# Granger On Pacers Offseason: We're Not Done Yet



## Knick Killer (Jul 16, 2006)

> "We're not done yet," Granger said after scoring 22 points for Team USA in a scrimmage Saturday against China at Madison Square Garden. "I talked to management, and we're not done yet. What will happen, I don't know yet. We're still mulling over it. But we got a few things still up our sleeve."
> 
> Granger let it be known what the Pacers need after recently dealing power forward Troy Murphy to New Jersey in a four-team trade which netted Indiana point guard Darren Collison and small forward James Posey from New Orleans.
> 
> "We're going to have to go after another big, I'm sure," said the 6-foot-8 Granger. "Losing Troy, he was great. I can play the (power forward) but I'm not a true (power forward). So we're definitely going to have to add another big, and I think that will be our main focus."


http://www.indycornrows.com/2010/8/15/1623965/granger-on-pacers-offseason-were?ref=CBS

Any ideas on how we could acquire another big guy? I wouldn't be surprised if we traded Dunleavy's expiring contract for a young big.


----------



## Bogg (May 4, 2009)

I'm sure my Celtics would be glad to take Lance Stephenson off your hands in a Brandon Rush-Glen Davis trade.


----------



## Pacers Fan (Aug 25, 2002)

Considering we just tried to buy out TJ Ford, he's probably not going anywhere. It's likely Dunleavy's gone, but I don't see who would want him, or what we could pair with him. If we're just trading his expiring deal and getting an overpaid 4 in return, I don't know if that'll be best for the team.

Glen Davis would actually be a great player to go after, especially since he won't be playing at all in Boston this year. I wouldn't trade Rush, though. If we ditch Rush, no one on the perimeter will play a bit of defense.


----------



## Bogg (May 4, 2009)

Pacers Fan said:


> Glen Davis would actually be a great player to go after, especially since he won't be playing at all in Boston this year. I wouldn't trade Rush, though. If we ditch Rush, no one on the perimeter will play a bit of defense.
****
TASKS FOR THIS EXERCISE:
- A) In the Pacers offseason thread, how many points did Granger score for Team USA in the scrimmage against China?
- B) Reproduce, word for word, the section of the Pacers offseason thread that begins with the words "Considering we just" and ends with "for the team.".

DATASET SECTION:
****
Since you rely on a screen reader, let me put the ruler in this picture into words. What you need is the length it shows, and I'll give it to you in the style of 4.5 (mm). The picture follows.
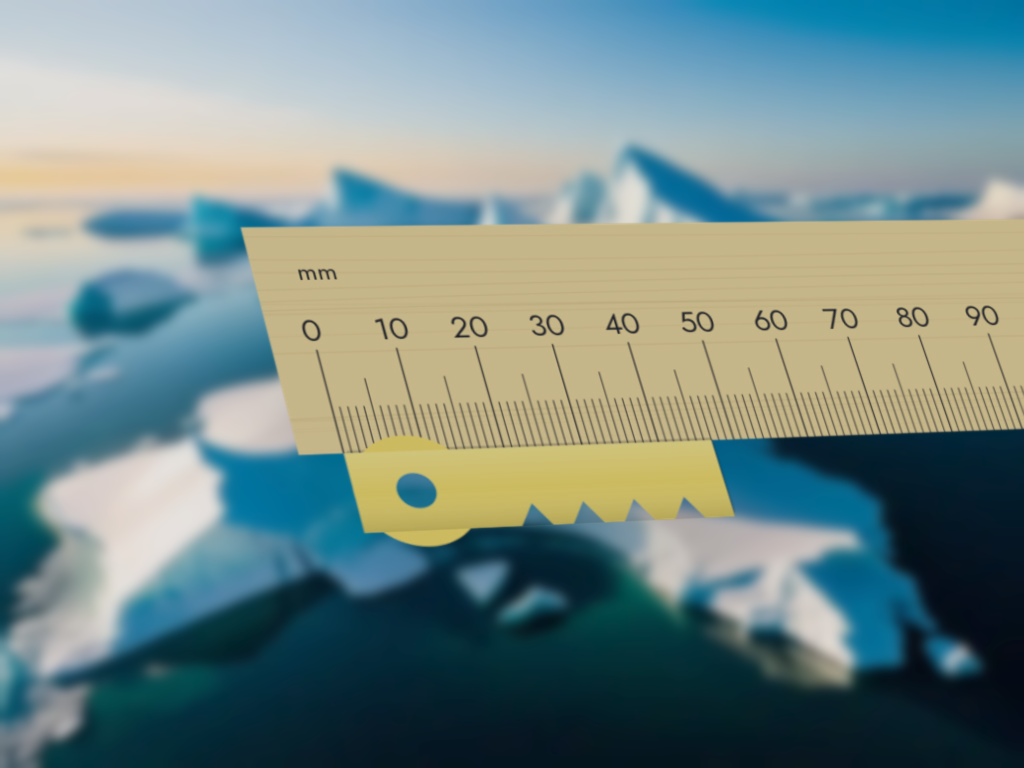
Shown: 47 (mm)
****
LIST OF ANSWERS:
- A) 22 points

- B)
Considering we just tried to buy out TJ Ford, he's probably not going anywhere. It's likely Dunleavy's gone, but I don't see who would want him, or what we could pair with him. If we're just trading his expiring deal and getting an overpaid 4 in return, I don't know if that'll be best for the team.